What you are asked to do:
Up to and including the line that holds "It is planned", print the data exactly from its first line; do not print the pictures.

Top of Data shown

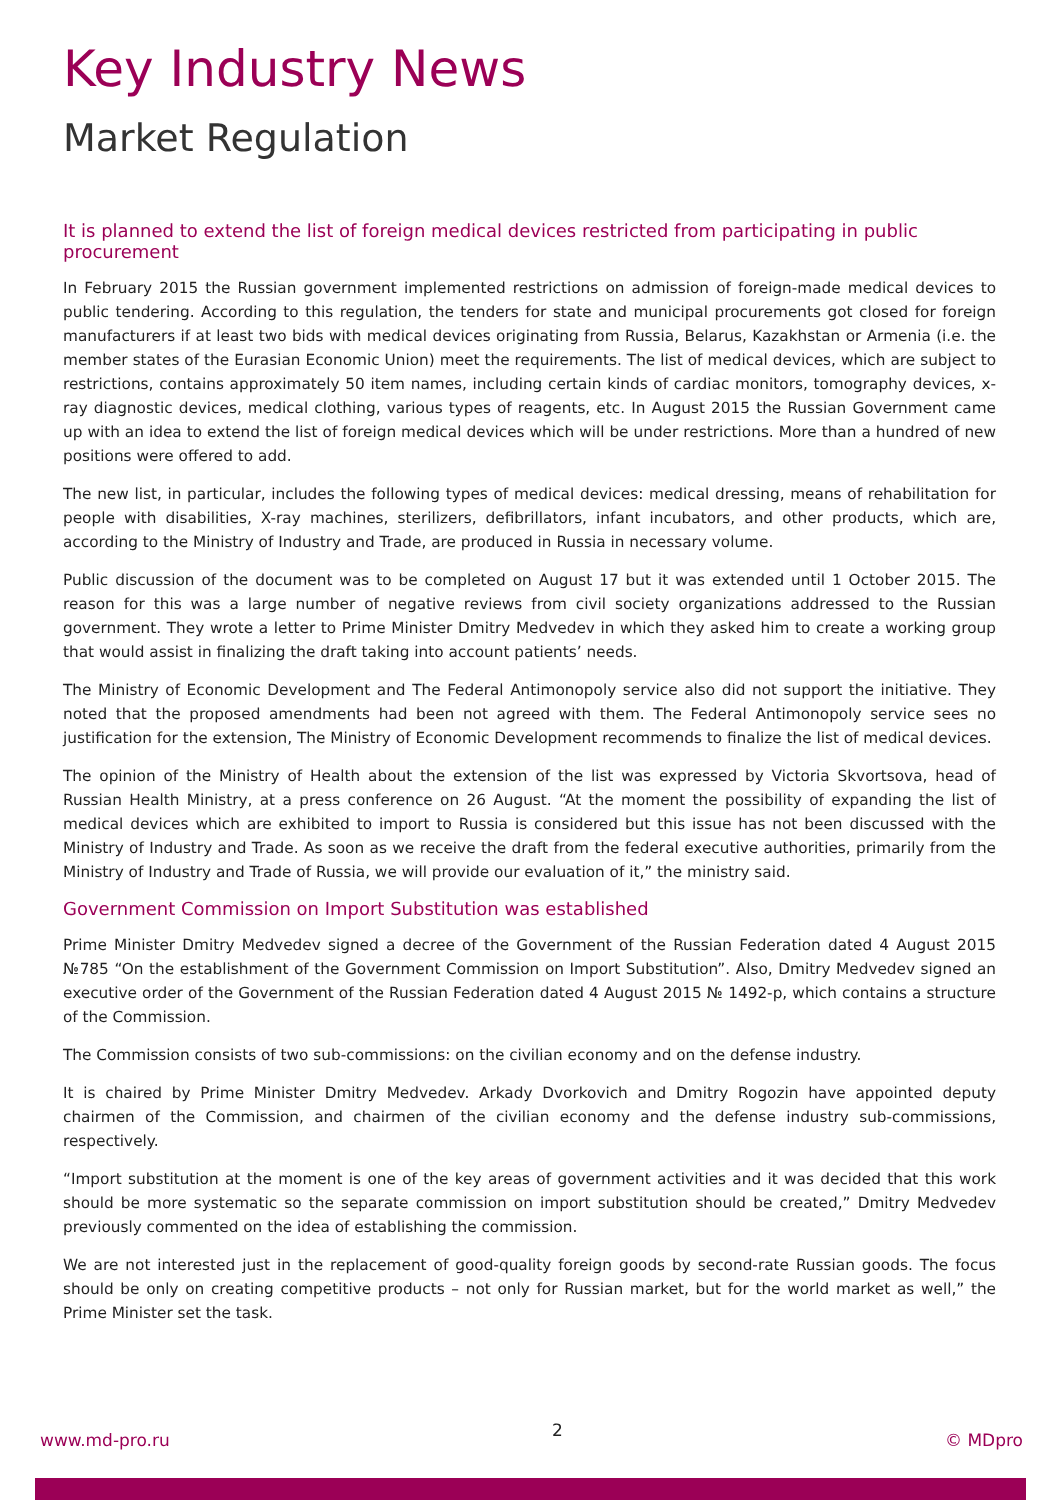Key Industry News
Market Regulation
It is planned to extend the list of foreign medical devices restricted from participating in public procurement
In February 2015 the Russian government implemented restrictions on admission of foreign-made medical devices to public tendering. According to this regulation, the tenders for state and municipal procurements got closed for foreign manufacturers if at least two bids with medical devices originating from Russia, Belarus, Kazakhstan or Armenia (i.e. the member states of the Eurasian Economic Union) meet the requirements. The list of medical devices, which are subject to restrictions, contains approximately 50 item names, including certain kinds of cardiac monitors, tomography devices, x-ray diagnostic devices, medical clothing, various types of reagents, etc. In August 2015 the Russian Government came up with an idea to extend the list of foreign medical devices which will be under restrictions. More than a hundred of new positions were offered to add.
The new list, in particular, includes the following types of medical devices: medical dressing, means of rehabilitation for people with disabilities, X-ray machines, sterilizers, defibrillators, infant incubators, and other products, which are, according to the Ministry of Industry and Trade, are produced in Russia in necessary volume.
Public discussion of the document was to be completed on August 17 but it was extended until 1 October 2015. The reason for this was a large number of negative reviews from civil society organizations addressed to the Russian government. They wrote a letter to Prime Minister Dmitry Medvedev in which they asked him to create a working group that would assist in finalizing the draft taking into account patients’ needs.
The Ministry of Economic Development and The Federal Antimonopoly service also did not support the initiative. They noted that the proposed amendments had been not agreed with them. The Federal Antimonopoly service sees no justification for the extension, The Ministry of Economic Development recommends to finalize the list of medical devices.
The opinion of the Ministry of Health about the extension of the list was expressed by Victoria Skvortsova, head of Russian Health Ministry, at a press conference on 26 August. “At the moment the possibility of expanding the list of medical devices which are exhibited to import to Russia is considered but this issue has not been discussed with the Ministry of Industry and Trade. As soon as we receive the draft from the federal executive authorities, primarily from the Ministry of Industry and Trade of Russia, we will provide our evaluation of it,” the ministry said.
Government Commission on Import Substitution was established
Prime Minister Dmitry Medvedev signed a decree of the Government of the Russian Federation dated 4 August 2015 №785 “On the establishment of the Government Commission on Import Substitution”. Also, Dmitry Medvedev signed an executive order of the Government of the Russian Federation dated 4 August 2015 № 1492-p, which contains a structure of the Commission.
The Commission consists of two sub-commissions: on the civilian economy and on the defense industry.
It is chaired by Prime Minister Dmitry Medvedev. Arkady Dvorkovich and Dmitry Rogozin have appointed deputy chairmen of the Commission, and chairmen of the civilian economy and the defense industry sub-commissions, respectively.
“Import substitution at the moment is one of the key areas of government activities and it was decided that this work should be more systematic so the separate commission on import substitution should be created,” Dmitry Medvedev previously commented on the idea of establishing the commission.
We are not interested just in the replacement of good-quality foreign goods by second-rate Russian goods. The focus should be only on creating competitive products – not only for Russian market, but for the world market as well,” the Prime Minister set the task.
www.md-pro.ru 2 © MDpro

Bottom of Data shown

Output of the task:
Key Industry News
Market Regulation
It is planned to extend the list of foreign medical devices restricted from participating in public procurement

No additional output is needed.